Creating a Hindi ASR


This project was completed as part of Google Summer of Code 2019 under the mentorship of RedHen Lab. I’d like to thank Prof Dr TM Thasleema, Central University Kerala and Karan Singla, PhD graduate student at USC Viterbi school of Engineering mentors of this project for their extended and comprehensive support without which this project wouldn’t have been completed. Also absolutely indebted to Prof Mark Turner, Case Western Reserve University, and Prof Francis Steen UCLA, for exceptional and quick support from the community side.

The scope of this project is to build a Hindi Speech Recognition Engine to transcribe news. However the lack of adequate datasets made this a really challenging task to complete. Hence this project is completed with a pre-recorded 150 sentences in Hindi spoken by 6 speakers.

Languages & Frameworks

This project was completely developed in the Kaldi Toolkit, and was run, tested and deployed in a Linux Ubuntu variant OS. The languages used include :

  • Shell

  • C

  • Perl

  • Python

  • Cpp

Timeline
  • Week 1 : The first week was spent on setting up the workspace in Red Hen Gallina space.
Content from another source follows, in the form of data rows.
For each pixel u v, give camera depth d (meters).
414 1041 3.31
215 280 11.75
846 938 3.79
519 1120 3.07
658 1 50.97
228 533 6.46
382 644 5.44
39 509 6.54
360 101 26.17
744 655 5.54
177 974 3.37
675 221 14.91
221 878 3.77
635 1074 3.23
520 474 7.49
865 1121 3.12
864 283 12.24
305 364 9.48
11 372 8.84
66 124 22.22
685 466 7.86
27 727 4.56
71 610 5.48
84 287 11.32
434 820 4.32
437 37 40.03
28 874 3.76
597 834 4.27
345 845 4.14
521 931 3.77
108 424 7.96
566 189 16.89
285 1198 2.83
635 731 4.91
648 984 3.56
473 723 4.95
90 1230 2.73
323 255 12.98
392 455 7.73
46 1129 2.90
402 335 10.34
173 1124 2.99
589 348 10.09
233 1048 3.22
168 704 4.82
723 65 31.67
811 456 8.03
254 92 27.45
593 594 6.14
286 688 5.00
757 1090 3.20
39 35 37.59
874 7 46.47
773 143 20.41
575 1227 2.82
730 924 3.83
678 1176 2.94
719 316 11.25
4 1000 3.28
This was done in accordance with the Red Hen guidelines (here)[http://www.redhenlab.org/home/tutorials-and-educational-resources/using-singularity-to-create-portable-applications]. The Singularity image was setup, followed by installation of Kaldi then the datasets were downloaded and formatted according to its structure.

  • Week 2 - 3 : Spent on pre-processing the English Datasets. Around approx 3000 hours of data was pre-processed and cleaned and made into a unified structure. Followed by feature extraction, initial HMM - GMM training.

  • Week 4 - 5 : DNN training was completed in this stage. This was trained on a Google Cloud machine with 8 GPUs and has to re-iterate various stages for correction and accuracy improvements.

  • Week 6 : Focused mainly on obtaining datasets for Hindi from LDC-IL at CIIL.

  • Week 7 : Focused mainly on building the Hindi ASR project with pre recorded 200 utterances spoken by 6 different speakers.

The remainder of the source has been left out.